7. Keep Mouth, Jaw and Lips Soft As the famous midwife Ina May Gaskin always says: “whatever your lips up here are doing, that’s what your lips down there are doing”. This is called the sphincter law. For some reason, the muscles of the mouth and jaw and linked to the vaginal opening muscles. So if you are bearing down with a really tight mouth and jaw (which many women do if they hold their breath) then that tightens up your bottom. You can actually do this right now. Lock your jaw, bite down, tighten your lips and push down like when you are having a bowel movement; you’ll notice that your bottom tightens up as well. Next exhale with soft lips, space between your back teeth and a loose jaw; notice how soft your pelvic floor is when you exhale in this way.

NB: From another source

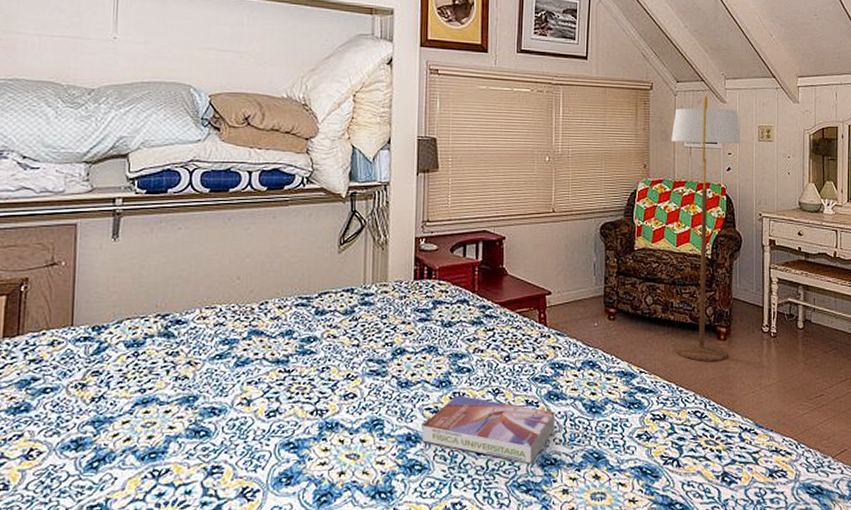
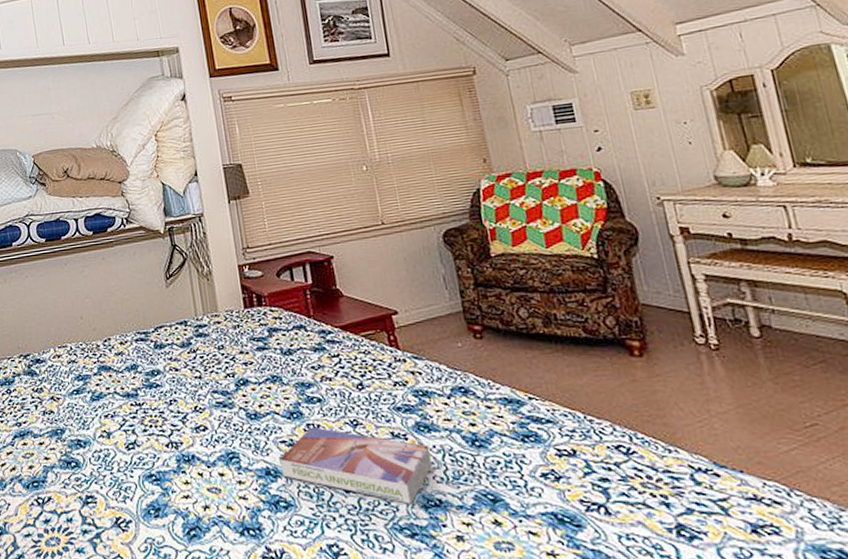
floor lamp: present [671,95,741,361] -> none [510,69,651,383]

8. Your Position The last important factor is your own position at birth combined with how forcefully baby is “expelled” or slips out of your body. Some positions seem to be better. Anything off your back is generally better. And taking the time to breath baby out with several breaths… the baby’s head needs time against the folds of the vagina in order to fully allow them to flower and open. If baby comes too fast, for instance because of very strong pushing, tearing is much more likely. Remember the uterus pushes, which is different than you forcefully pushing. If you breath down and out through your vagina then you can let the uterus do most of the work. However, there are situations which can necessitate forcefully pushing – such a sustained and substantial drop in the baby’s heart rate. But in the absence of such the situation, then the best plan is to slowly breathe baby’s head through your vaginal opening. When your baby is crowning and you are right in the intensity of the moment, feeling like you are going to split apart because it’s such a huge feeling, you might think to yourself “All I need to do is give one almighty push right now and it will be all over – and who cares if I tear, just push like hell and get it done”. IGNORE that thought! Tune into your wisest self and think to yourself “Just go slow, hang in there. It’s ok. Just breathing through and letting my tissues unfold will help me stay together and that means a lot less discomfort in the long run.” Choosing the right care provider (doctor or midwife) can really help here. Someone who says something along the lines of “Okay Sarah, easy…. baby is almost here, easy easy… breathe with me… haaaaahhh haaaaahhhh haaaaahhhh…. good… nice and slow… you are stretching beautifully…” That’s the kind of birth attendant that you want. So have a discussion with your care provider about how they generally manage this part of birth.
And that’s it. I think it’s important to mention that with this, as with everything in birth; it is really crucial to prepare your mind and body with dedication and then to LET GO OF ALL ATTACHMENTS when you are actually in labour. Rather than being focused of your plan, you need to be focused on the moment! Birth can be the ultimate living in the present moment (very much a yoga philosophy). Trust yourself, your body and your baby.